Ones to watch in 2010 include:


• Audi Team Joest
Fielding the R15 TDI, Audi’s team includes some of the best-known names in contemporary Le Mans racing. Scotland’s Allan McNish and Denmark’s Tom Kristensen are particularly well known, having won several events – including Le Mans – over their impressive careers. The Audi cars have undergone a huge revamp for 2010 following regulations changes last November. Perhaps the biggest change is to the front end of the car, which now sports a two-part nose design.


• Peugeot Total
The poetically-named 908 HDi FAP remains largely unchanged since 2009, and for good reason. It won last year’s event. Drivers include former F1 racers Sebastian Bourdais and Olivier Panis, and British endurance star Anthony Davidson. The Peugeot stable can also boast a one-two result at the 1000km de Spa-Francorchamps endurance event in May 2010, indicating a strong chance of success at Le Mans in 2010. Ones to watch.


• Aston Martin Racing
Fielding two cars in LMP1 for the first time in 2010, the Aston Martin-Lola machines will be sporting the iconic blue and orange Gulf oil colours – the very same livery as Steve McQueen’s Gulf Porsche in Le Mans. The cars use the same basic V12 petrol engine found in the One-77 supercar and other V12 Astons. Watch out for cars 007 and 009, the latter being driven by British duo Darren Turner and Sam Hancock, with Denmark’s Juan Barazi as the third driver. CAR has scored a pass deep inside the Aston team, so expect plenty of live blogs giving the news direct from Aston.


• Beechdean Mansell
Formula 1 legend Nigel Mansell is fielding his own all-British team for 2010. He’ll be driving, with his sons Leo and Greg as his team-mates. The car is a Ginetta Zytek prototype with a petrol engine, wearing red number five.


• Drayson Racing
Worthy of a mention simply because one of the drivers is our very own Lord Drayson, Minister for Science and Innovation in the UK. The car is a Lola Judd Coupé, powered by a petrol and bioethanol-sipping V10 engine.


 
LMP2: Open and closed cockpit, privateer-run prototypes

These cars are lighter and less powerful than their LMP1 relatives, and are also allowed either open or closed cockpit configurations. Essentially the reserve of private racing teams, this is the class where we see Lolas with Mazda engines, Radicals and all manner of other high-tech machinery. Look out for blue stickers and numbers between 25 and 49.


Ones to watch in 2010 include:


• RML
Northamptonshire’s RML Racing will field its Lola HPD Coupé at this year’s Le Mans, piloted by British trio Mike Newton, Thomas Erdos and Andy Wallace. Having won its class at Spa in May 2010, big things are expected from the UK-based team.

▸ REQUEST
Continue the preview of the 2010 Le Mans teams, picking up after its final sentence.

▸ RAW DATA
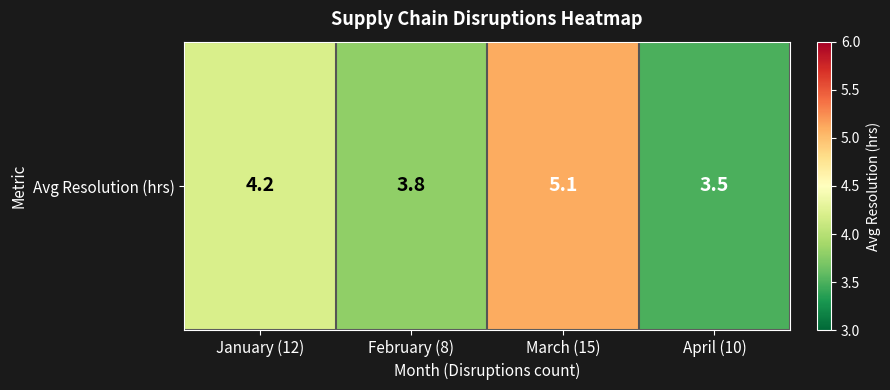

The chart shows a value of 6.5 at February (8). True or false?

False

▸ ANSWER SPACE
• Strakka Racing
Silverstone-based Strakka Racing will field an all-British team of drivers for its 2010 Honda Performance Development ARX-01c. The Spa-Francorchamps 1000km saw an early exit for the Strakka car following a crash around three quarters of the way through the race, so the team hopes for better luck at Le Mans.


• Team Bruichladdich
Set to field a Radical Ginetta Zytek 09S with a 2.0-litre turbocharged engine, this UK-based team expects a total distance of 3000 miles to be covered over the course of the race. Enjoying a podium in Valencia last month means the team has high hopes for Le Mans in 2010.


 
LMGT1: The pick of the crop of grand tourers


Cars in this category are actually born as road cars, although they must be extremely highly modified to race at Le Mans. There are only eight cars competing for the top sports car prize this year. Maximum power is 600bhp, while the minimum weight allowed is 1250kg (or a maximum of 560bhp with a minimum weight of 1200kg). It’s here you’ll find the Lamborghini Murcielago of the Japanese Lamborghini Owner’s Club, the Corvettes, the Ford GTs and the Saleen S7Rs. Sporting numbers 50 to 74, look out for green stickers to pick out the GT1 cars.


Ones to watch in 2010 include:


• Matech Competition
A car with years of history at Le Mans, albeit in a previous incarnation. The Ford GT is back, and if a pair of podiums at the Spa-Francorchamps 1000km is anything to go by, we’re expecting big things from Swiss-based Matech.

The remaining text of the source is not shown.